When the endpoint receives the increased payload, we can check the status of the endpoint by running the code below. This code checks when the status of the endpoint changes from InService to Updating and keeps track of the instance counts. After a few minutes, we can see the status changing from InService to Updating and back to InService but with a higher instance count.

In [20]:
# Check the instance counts after the endpoint gets more load
response = sm_client.describe_endpoint(EndpointName=endpoint_name)
endpoint_status = response["EndpointStatus"]
request_duration = 250
end_time = time.time() + request_duration
print(f"Waiting for Instance count increase for a max of {request_duration} seconds. Please re run this cell in case the count does not change")
while time.time() < end_time:
    response = sm_client.describe_endpoint(EndpointName=endpoint_name)
    endpoint_status = response["EndpointStatus"]
    instance_count = response["ProductionVariants"][0]["CurrentInstanceCount"]
    print(f"Status: {endpoint_status}")
    print(f"Current Instance count: {instance_count}")
    if (endpoint_status=="InService") and (instance_count>1):
        break
    else:
        time.sleep(15)

Waiting for Instance count increase for a max of 250 seconds.
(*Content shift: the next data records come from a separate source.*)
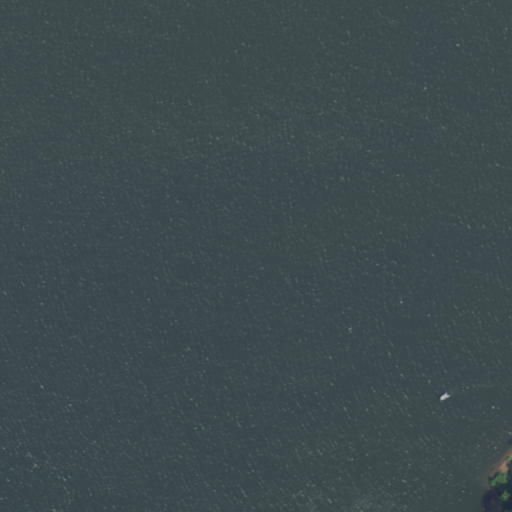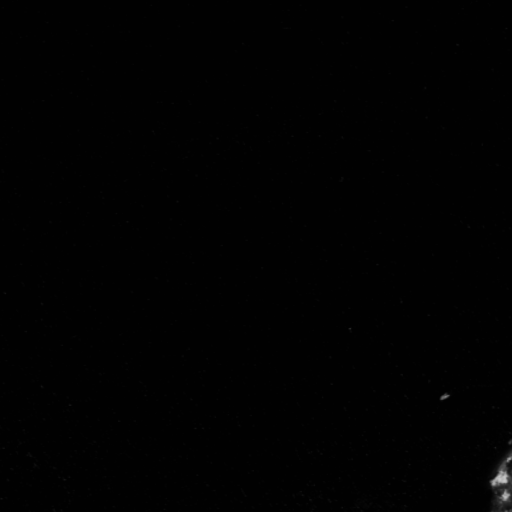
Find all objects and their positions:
river: (265, 280)
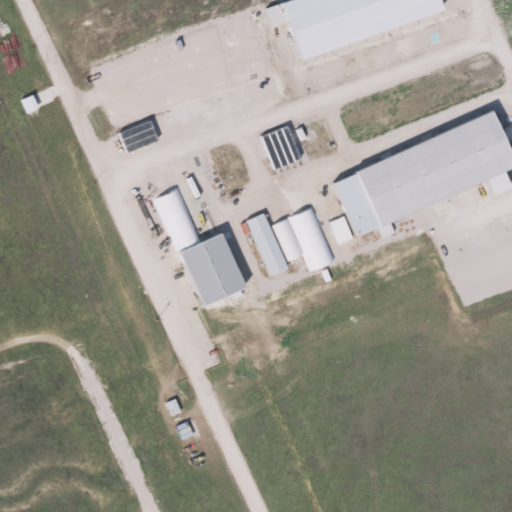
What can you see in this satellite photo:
building: (338, 19)
road: (494, 39)
road: (296, 103)
road: (430, 119)
building: (134, 135)
road: (250, 157)
building: (413, 176)
road: (270, 187)
road: (474, 198)
building: (286, 237)
building: (262, 244)
building: (193, 251)
road: (137, 256)
building: (345, 259)
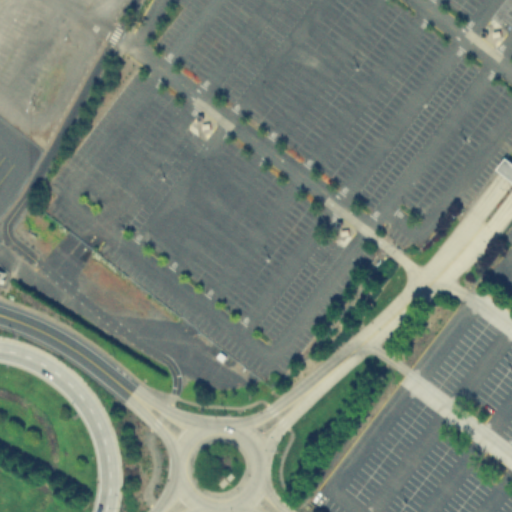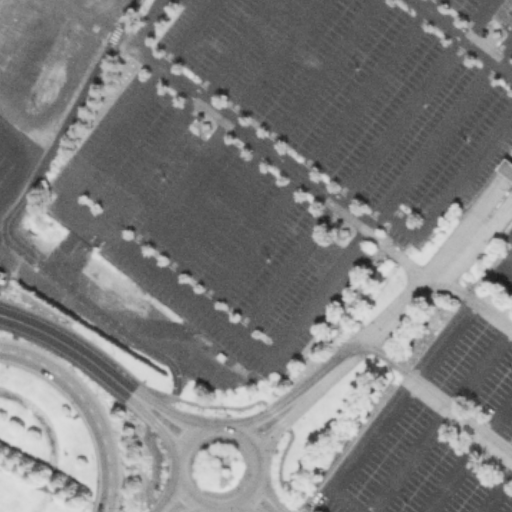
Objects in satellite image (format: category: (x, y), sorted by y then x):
road: (437, 18)
road: (94, 22)
road: (146, 24)
building: (493, 32)
road: (486, 55)
airport: (41, 74)
parking lot: (41, 74)
road: (181, 115)
building: (203, 124)
road: (219, 126)
road: (439, 135)
road: (249, 139)
road: (266, 141)
road: (312, 154)
road: (360, 168)
building: (505, 168)
building: (504, 172)
road: (451, 193)
parking lot: (316, 206)
road: (481, 206)
road: (488, 228)
road: (6, 230)
building: (342, 231)
road: (127, 256)
road: (396, 258)
road: (506, 261)
building: (0, 273)
building: (2, 275)
road: (451, 290)
road: (492, 313)
road: (392, 314)
road: (68, 346)
building: (223, 356)
road: (388, 358)
road: (280, 404)
road: (88, 407)
road: (388, 408)
road: (166, 411)
road: (289, 415)
road: (277, 417)
road: (438, 419)
road: (460, 420)
road: (154, 422)
road: (256, 451)
road: (469, 456)
road: (155, 468)
road: (495, 490)
road: (167, 497)
road: (271, 498)
road: (193, 509)
road: (245, 509)
road: (156, 511)
road: (282, 511)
Please re run this cell in case the count does not change
Status: Updating
Current Instance count: 1
Status: Updating
Current Instance count: 1
Status: Updating
Current Instance count: 1
Status: Updating
Current Instance count: 1
Status: Updating
Current Instance count: 1
Status: Updating
Current Instance count: 1
Status: Updating
Current Instance count: 1
Status: Updating
Current Instance count: 1
Status: Updating
Current Instance count: 1
Status: InService
Current Instance count: 2


## Step 5: Clean Up The Resources

In [None]:
# Delete model
sm_client.delete_model(ModelName=model_name)
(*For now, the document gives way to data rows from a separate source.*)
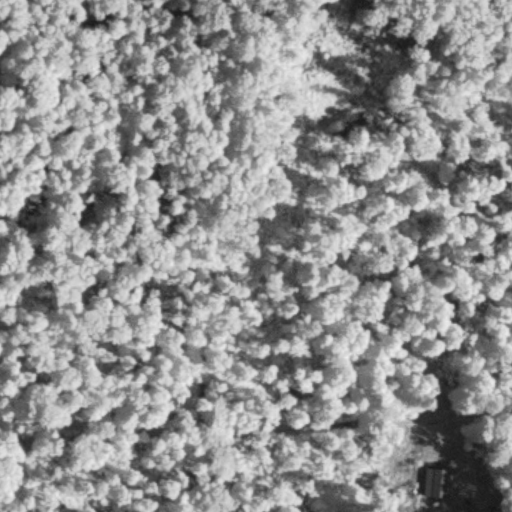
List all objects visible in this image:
road: (256, 426)
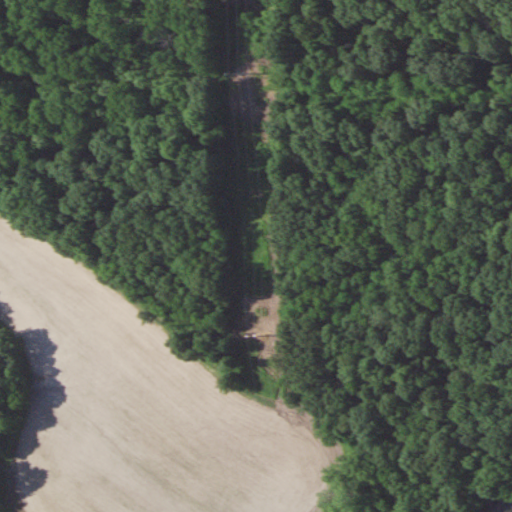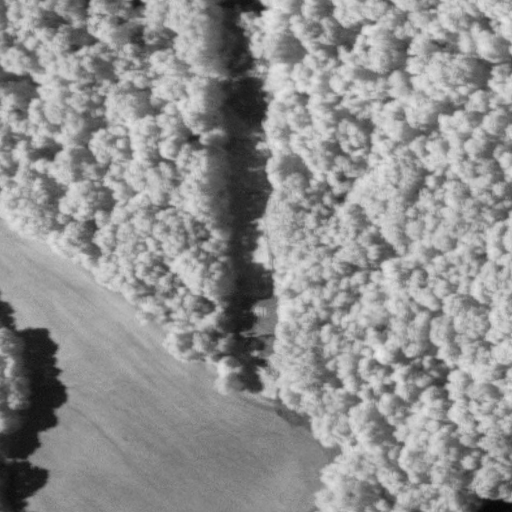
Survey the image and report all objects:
power tower: (241, 72)
power tower: (254, 331)
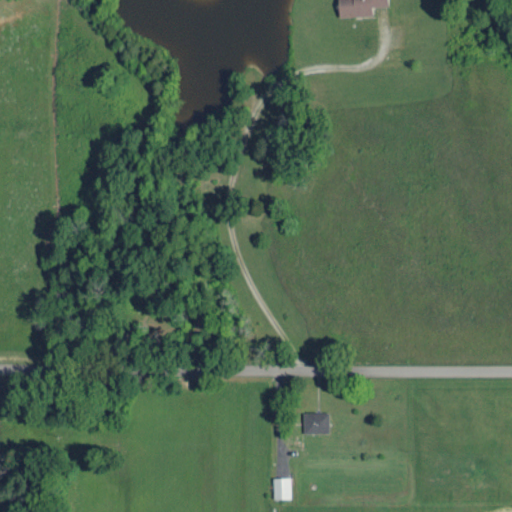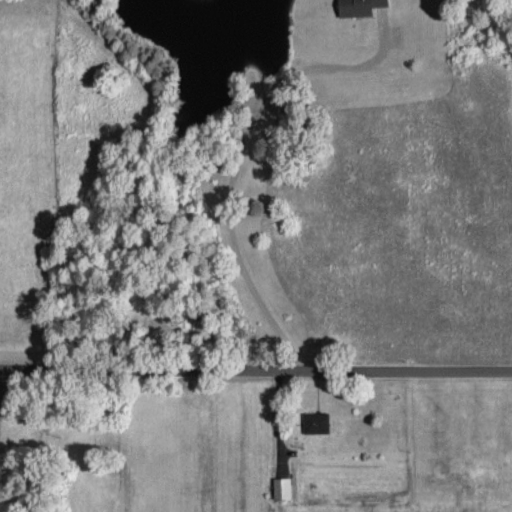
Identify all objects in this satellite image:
building: (358, 6)
road: (243, 149)
road: (255, 367)
building: (315, 420)
building: (281, 485)
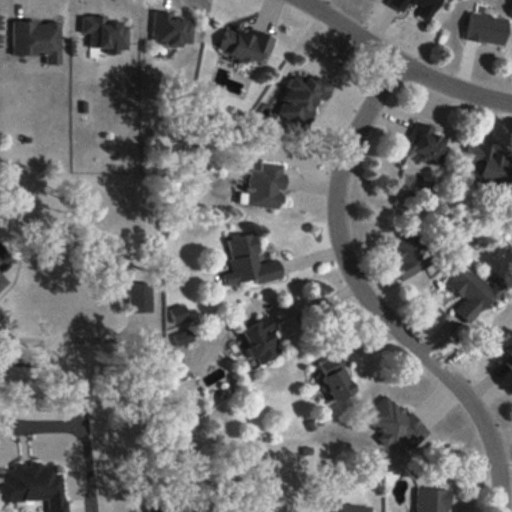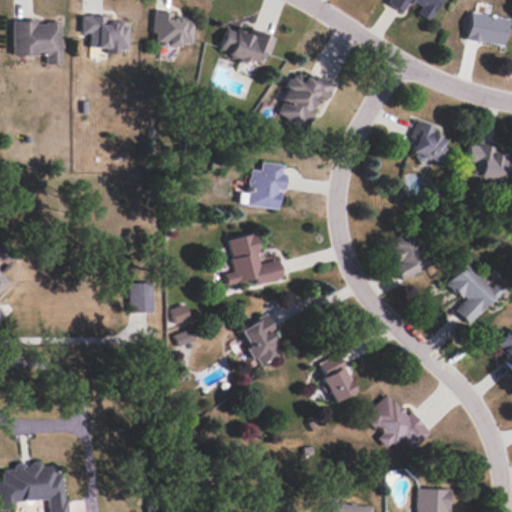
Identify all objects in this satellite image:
building: (414, 6)
building: (484, 28)
building: (170, 29)
building: (105, 33)
building: (36, 39)
building: (245, 45)
road: (401, 64)
building: (300, 97)
building: (426, 144)
building: (486, 161)
building: (261, 185)
building: (405, 255)
building: (246, 261)
building: (468, 291)
building: (139, 296)
road: (372, 299)
building: (176, 313)
building: (181, 336)
building: (258, 340)
road: (71, 345)
building: (505, 348)
building: (333, 377)
building: (393, 423)
road: (38, 426)
building: (31, 485)
building: (429, 500)
building: (346, 507)
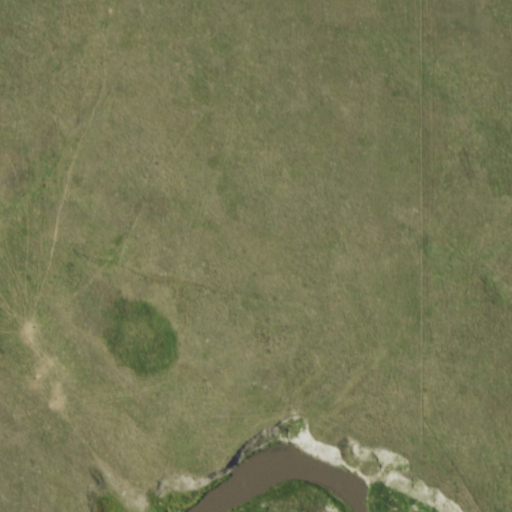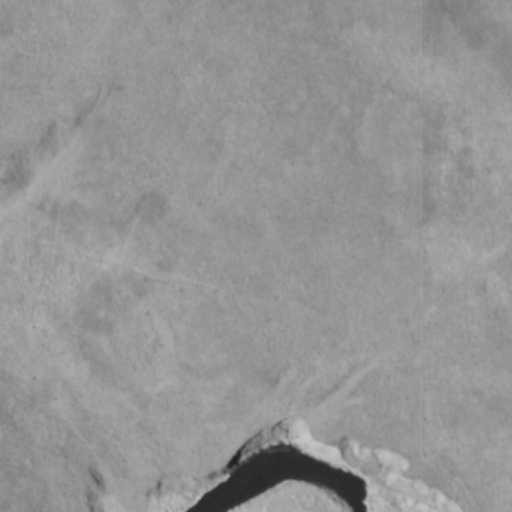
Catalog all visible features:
river: (296, 491)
# Delete endpoint configuration
sm_client.delete_endpoint_config(EndpointConfigName=endpoint_config_name)

# Delete endpoint
sm_client.delete_endpoint(EndpointName=endpoint_name)
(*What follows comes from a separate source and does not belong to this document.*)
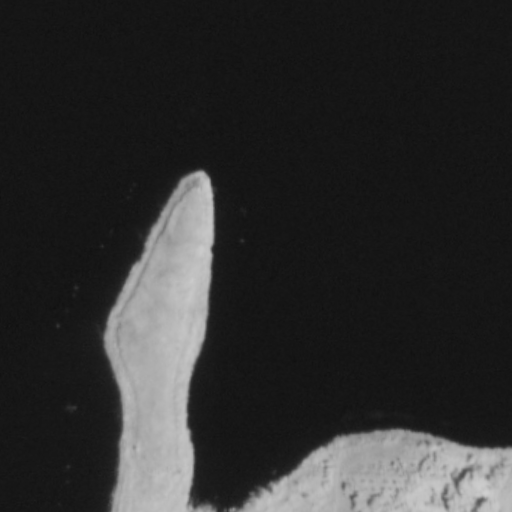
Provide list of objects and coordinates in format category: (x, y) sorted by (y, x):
road: (335, 130)
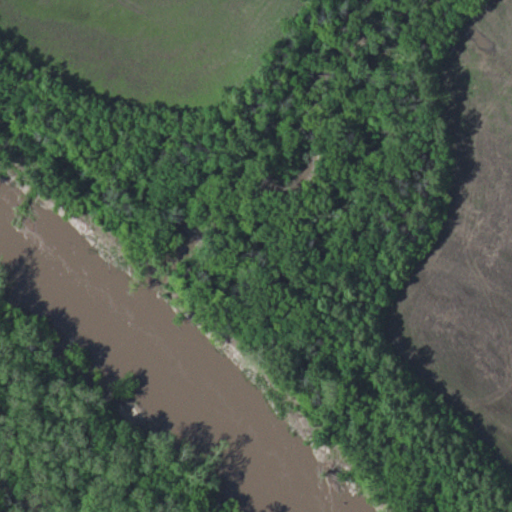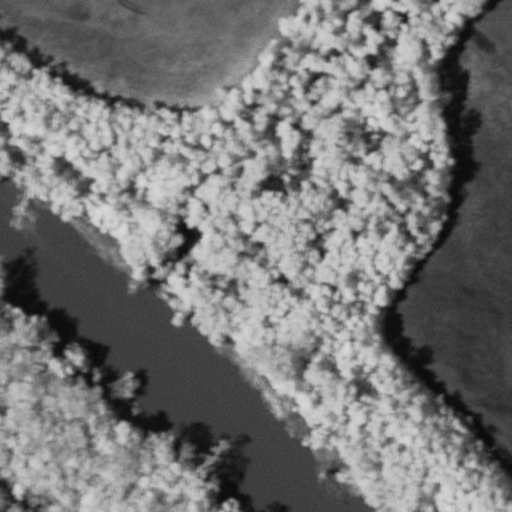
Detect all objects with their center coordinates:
river: (153, 370)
#### To delete the S3 bucket, do the following:

* Open the Amazon S3 console. On the navigation bar, choose Buckets, sagemaker /your-Region/your-account-id/, and then select the checkbox next to fraud-detect-demo. Then, choose Delete.

* On the Delete objects dialog box, verify that you have selected the proper object to delete and enter permanently delete into the Permanently delete objects confirmation box.

* Once this is complete and the bucket is empty, you can delete the sagemaker/your-Region/<your-account-id/ bucket by following the same procedure again.

#### To Delete Domain:

* Open the CloudFromation console. In the CloudFormation pane, choose Stacks. From the status dropdown list, select Active. Under Stack name, choose CFN-SM-IM-Lambda-catalog to open the stack details page.

* On CFN-SM-IM-Lambda-catalog stack details page, choose Delete to delete the stack along with the resources it created at the beginning.